Initial contrast-enhanced multidetector CT
A 73-year-old lady suffered from vague abdominal pain, progressive malaise, weight loss and episodes of low-grade since 6 weeks. Her medical history was unremarkable apart from previous hysterectomy for benign disease. Laboratory assays showed moderately raised acute phase reactants. On further questioning, she denied modified bowel habits.
Initially, emergency CT (Fig. 1) showed the presence of a bilobated, internally fluid lesion centered in the 4th liver segment, with peripheral enhancement hypoenhancing adjacent parenchyma, consistent with an abscess. As an additional, incidental finding a marked near-circumferential mural thickening of the caecum was noted.
Despite initiation of antibiotics, the liver abscess tended to increase in size, therefore percutaneous CT-guided puncture and drainage positioning (Fig. 2) was performed. Cultures showed polymicrobial infection including Enterobacteria. Repeated CT after drainage (Fig. 3) confirmed effectively treated infection with decreased abscess size and near-complete resolution of internal fluid-like purulent content.
After drainage removal, water-enema CT (Fig. 4) showed near-complete regression of the abscess and depicted the solid mural thickening of caecum, consistent with endoscopic and bioptic diagnosis of adenocarcinoma. Pathology from right hemicolectomy plus lymphadenectomy (post-surgical status shown in Fig. 5) diagnosed pT3N1 tumour. After adjuvant chemotherapy, the patient did well and is still aliver five years later.
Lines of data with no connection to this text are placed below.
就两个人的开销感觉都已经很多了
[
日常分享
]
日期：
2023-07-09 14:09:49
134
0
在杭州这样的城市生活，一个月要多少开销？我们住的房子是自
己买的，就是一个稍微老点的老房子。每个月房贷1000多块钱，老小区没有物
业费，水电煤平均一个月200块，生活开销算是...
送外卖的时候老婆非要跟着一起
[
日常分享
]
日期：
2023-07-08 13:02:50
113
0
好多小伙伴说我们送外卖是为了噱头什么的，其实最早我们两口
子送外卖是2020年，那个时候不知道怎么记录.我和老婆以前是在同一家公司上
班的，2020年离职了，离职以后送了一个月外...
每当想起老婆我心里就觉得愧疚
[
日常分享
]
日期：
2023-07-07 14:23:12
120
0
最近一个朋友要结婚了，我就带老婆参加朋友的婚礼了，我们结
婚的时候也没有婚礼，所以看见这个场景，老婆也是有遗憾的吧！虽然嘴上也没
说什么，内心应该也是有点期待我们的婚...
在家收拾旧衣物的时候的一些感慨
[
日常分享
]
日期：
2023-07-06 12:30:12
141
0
Pyogenic liver abscesses (PLAs) may result from cholangitis, ascending infection via portal vein from a variety of abdominal and pelvic conditions, or septic haematogenous dissemination. Solitary PLAs are often cryptogenetic, lacking a clear-cut predisposing disorder. Usual manifestations include fever, right-sided abdominal pain, abnormal liver enzymes and function tests, but PLAs with vague complaints and minimal biochemical changes are not uncommon [1, 2].
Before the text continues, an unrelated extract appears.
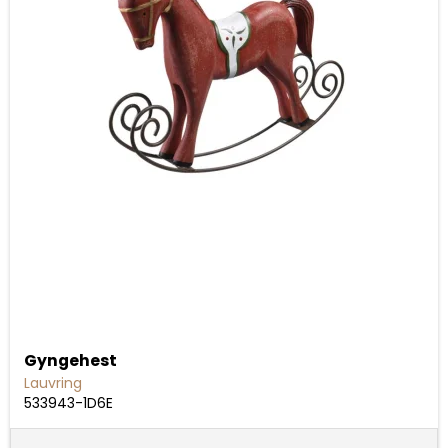
Gyngehest
Lauvring
533943-1D6E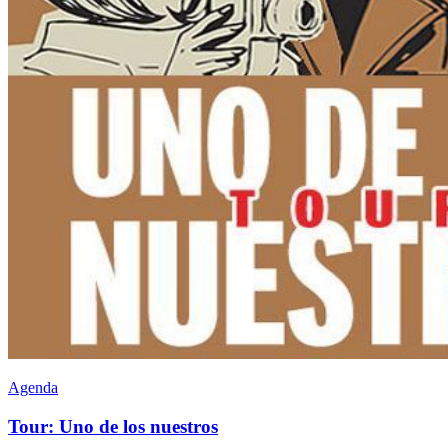
Agenda
Tour: Uno de los nuestros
In recent years, PLA is increasingly reported as a possible warning sign of underlying, often clinically occult colorectal carcinoma (CRC) and other colonic changes such as laterally-spreading tumours, multiple ulcers and advanced polyps. Among patients with PLA, CRC is encountered with a prevalence ranging from 5.45% to 11%. Most patients are in the seventh decade of life, with a 60% male predominance and strong association with diabetes. After adjusting for age, sex and comorbidities, patients with PLA have a three- to fivefold increased risk of harbouring CRC than controls. Risk is highest within 3 months from occurrence of PLA and remains elevated up to 5 years. The hypothesized pathogenesis involves disruption of mucosal barrier at the site of CRC leading to bacterial translocation into the portal venous system and subsequent haematogenous spread to the liver. Most reports on this emerging association are from Eastern Asia: in these countries Gram-negative bacteria (particularly Klebsiella pneumoniae) predominate, conversely the microbiological spectrum is unevenly distributed in non-Asian patients [3-6].
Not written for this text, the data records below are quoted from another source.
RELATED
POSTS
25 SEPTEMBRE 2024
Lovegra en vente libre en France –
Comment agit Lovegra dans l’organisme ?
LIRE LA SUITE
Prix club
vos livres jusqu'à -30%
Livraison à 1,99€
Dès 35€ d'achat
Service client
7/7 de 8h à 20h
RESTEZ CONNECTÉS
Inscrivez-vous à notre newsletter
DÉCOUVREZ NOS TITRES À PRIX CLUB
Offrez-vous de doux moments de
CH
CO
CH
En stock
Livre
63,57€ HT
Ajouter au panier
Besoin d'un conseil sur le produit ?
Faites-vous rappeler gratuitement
In conclusion, when faced with an otherwise unexplained PLA radiologists should thoroughly scrutinize the large bowel to avoid missing overt CRC. Either colonoscopy  or CT-colonography  is warranted to detect an underlying occult CRC, particularly in patients over 60 years of age. The key differential diagnosis of PLA associated with colonic wall thickening is amoebiasis .
At cross-sectional imaging, PLAs show the well-known appearance of either solitary well-marginated or complex multiloculated cystic masses. Differentiation from CRC liver metastases should rely on the characteristic “double target” CT sign, in which the internal fluid-like content is surrounded by two concentric rims: the higher-attenuation inner layer represents the pyogenic membrane and shows early contrast uptake that persists in delayed phases; conversely the outer layer represents oedematous adjacent liver parenchyma, appears hypoattenuating in the arterial phase and enhances in delayed acquisitions. Additionally, the characteristic “clustered” appearance refers to multiple small hypoattenuating lesions which tend to coalesce into a larger cavity [1, 2].
Treatment should initially address the PLA using intensive antibiotics and percutaneous drainage of larger collections, then the CRC [3-6].